As I was leaving the grocery store the other day, I walked by the pet store located in the same shopping center. I observed the activity inside and outside and was reminded of what many believe today -- when it comes to their pets, Americans rarely spare any expense, whether it is for pet food, toys or healthcare. Our pets have become family members. Pet owners are willing to spend whatever it takes to provide their pets with the best.

This loyalty to pets has manifested in the stock market. Businesses such as retailer PetSmart (PETM), online pharmacy PetMed Express (PETS), and animal-health-products supplier MWI Veterinary Supply (MWIV) have been solid winners for years. Marketers have also pounced, offering products like organic pet food, all-natural pet-grooming products, and much more.

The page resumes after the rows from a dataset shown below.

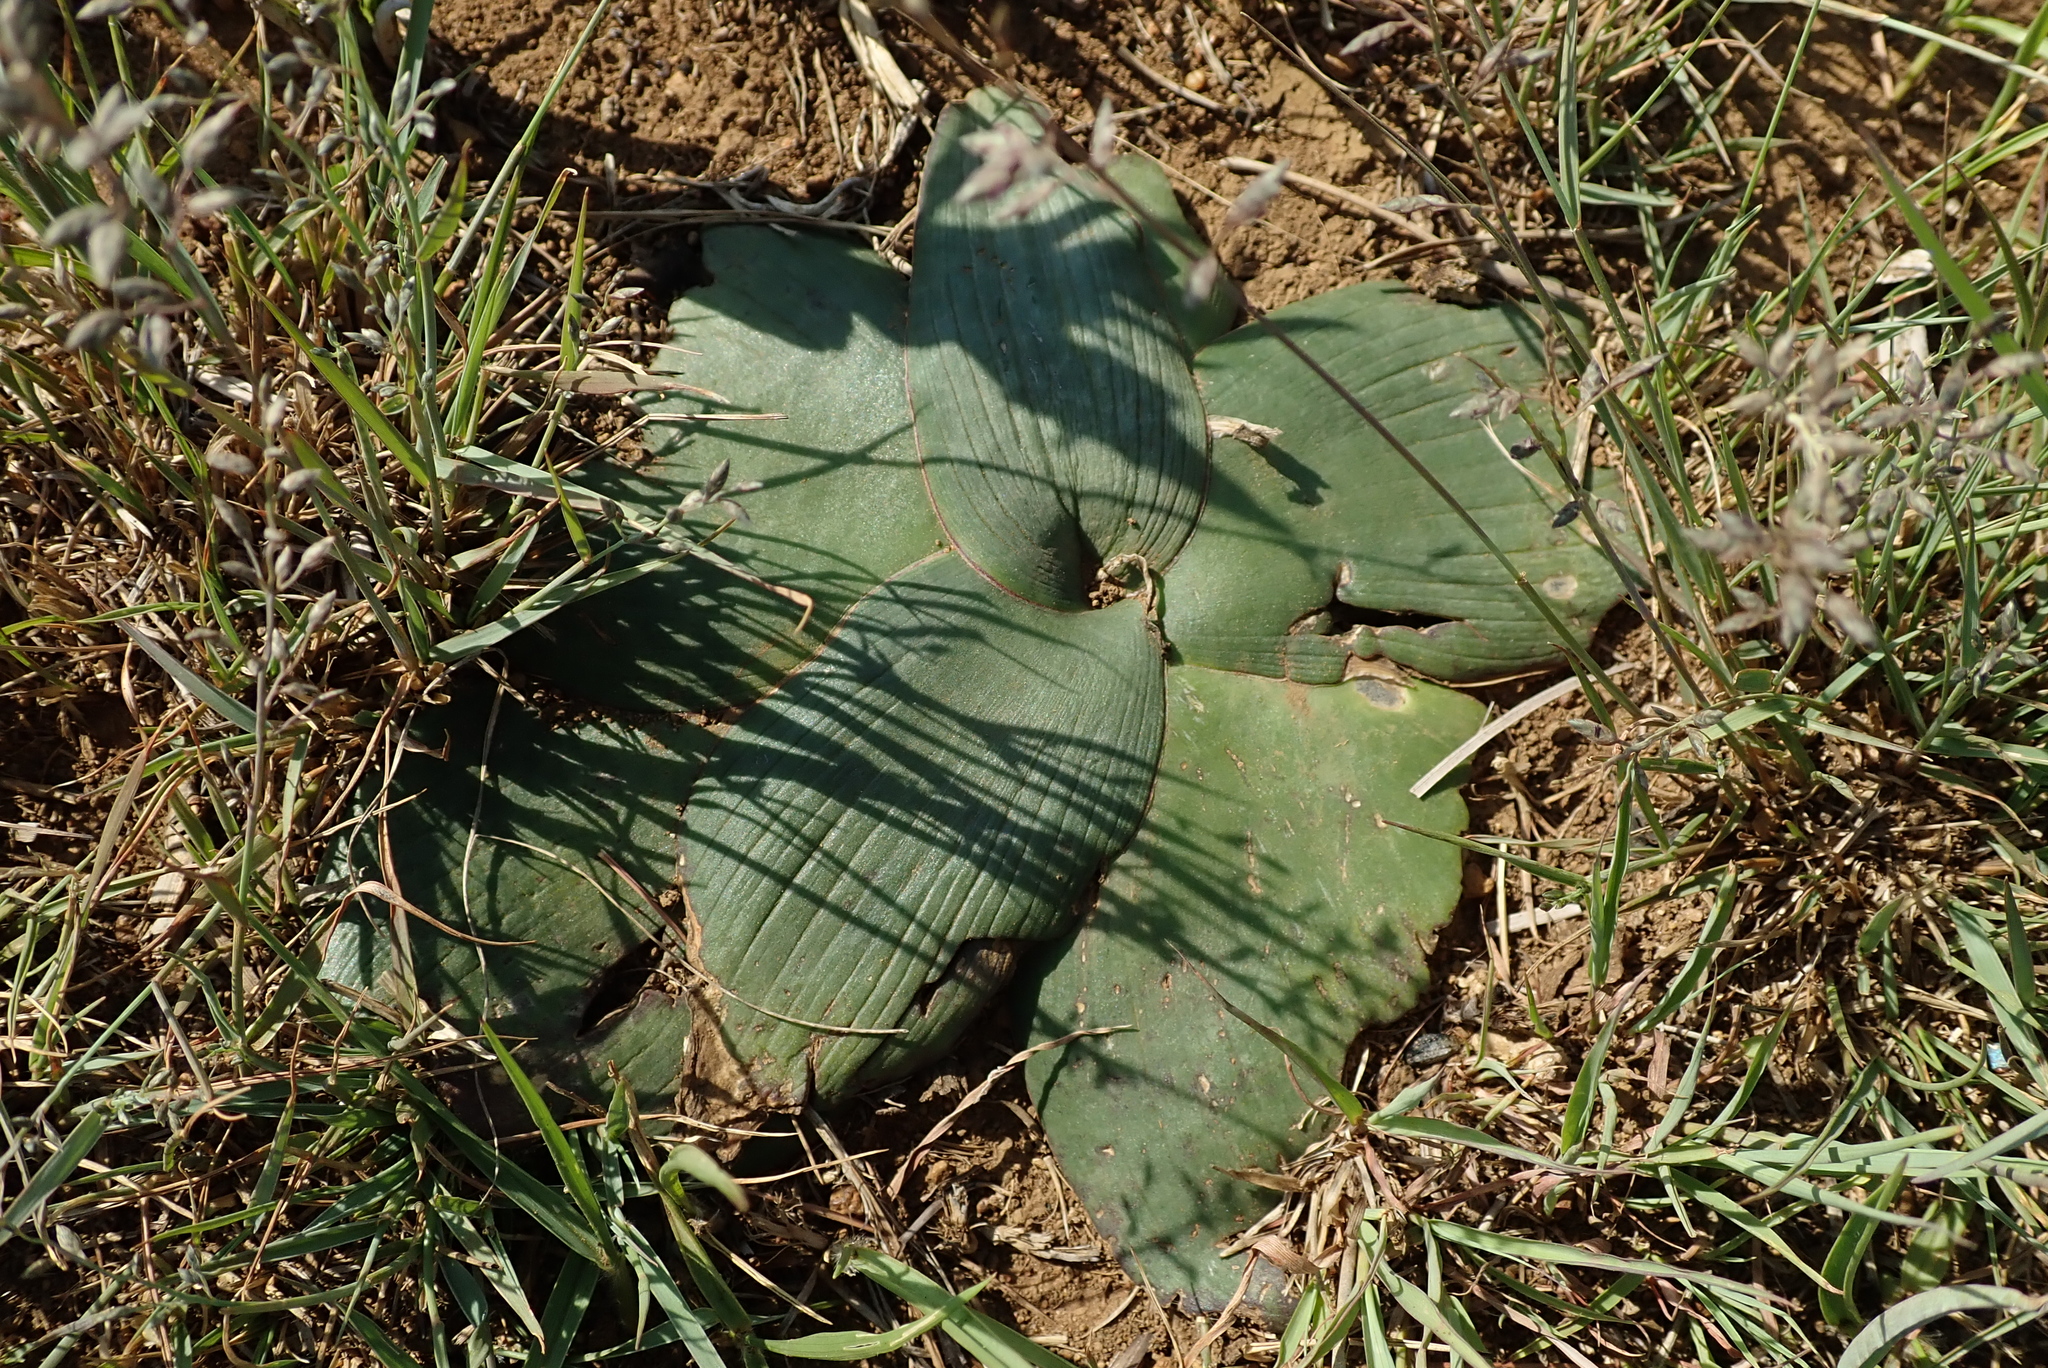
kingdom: Plantae
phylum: Tracheophyta
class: Liliopsida
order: Asparagales
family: Asparagaceae
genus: Ledebouria
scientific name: Ledebouria ovatifolia
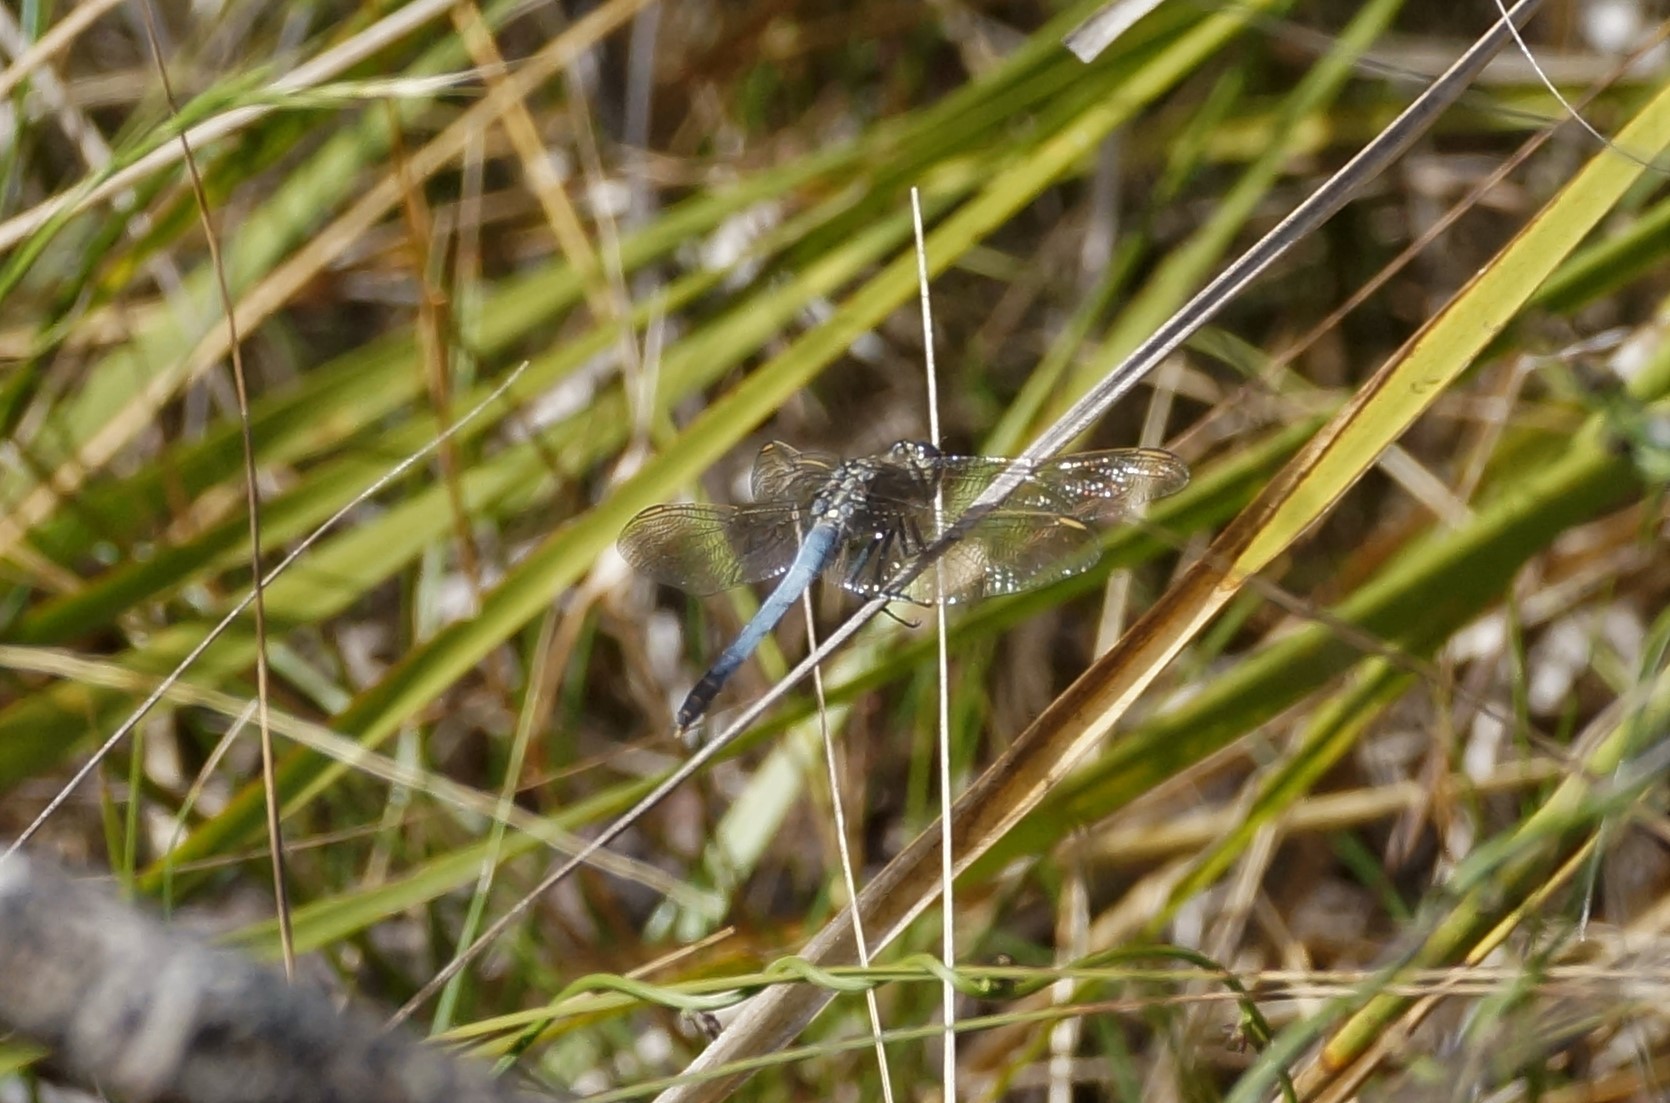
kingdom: Animalia
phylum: Arthropoda
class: Insecta
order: Odonata
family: Libellulidae
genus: Orthetrum
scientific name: Orthetrum caledonicum
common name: Blue skimmer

So it was a touch of irony that Sunday night I learned that value investor Seth Klarman's Baupost Group took a nearly 18% stake in Kindred Biosciences (KIN) just weeks after the company's initial public offering. It was a tiny IPO by Wall Street standards, less than $100 million raised, so it's understandable why the IPO got no attention. But with a current market cap of $200 million, this little business deserves attention.

Kindred is a biotech focused on animal healthcare. Much the same way biotechs create human drugs, Kindred is attempting to do the same for animals. Specifically, the company is focusing on treatments for cats, dogs and horses. Kindred is entering a very unfilled, but unique, field. If humans can be cured of life-threatening diseases, why can't animals?

The value proposition of what Kindred does is twofold. First, the cost to bring a NADA (new animal drug application) from the concept stage to marketing approval is a fraction of the costs for a human drug. Second, while it may take five or more years before a human drug is approved, it can take as little as two years for a NADA. This structure gives Kindred not only the ability to pursue more drug candidates, but do so at a very attractive return on investment. In fact, Kindred plans to have at least one treatment ready for marketing by mid-2015. 

Kindred offers a unique opportunity in an underserved market. The looming risk for any player is a failure to market any potential drug candidate, but those odds are improved in the animal health market. Yet the upside revenue and profit potential is just as great as some human-based drug candidates.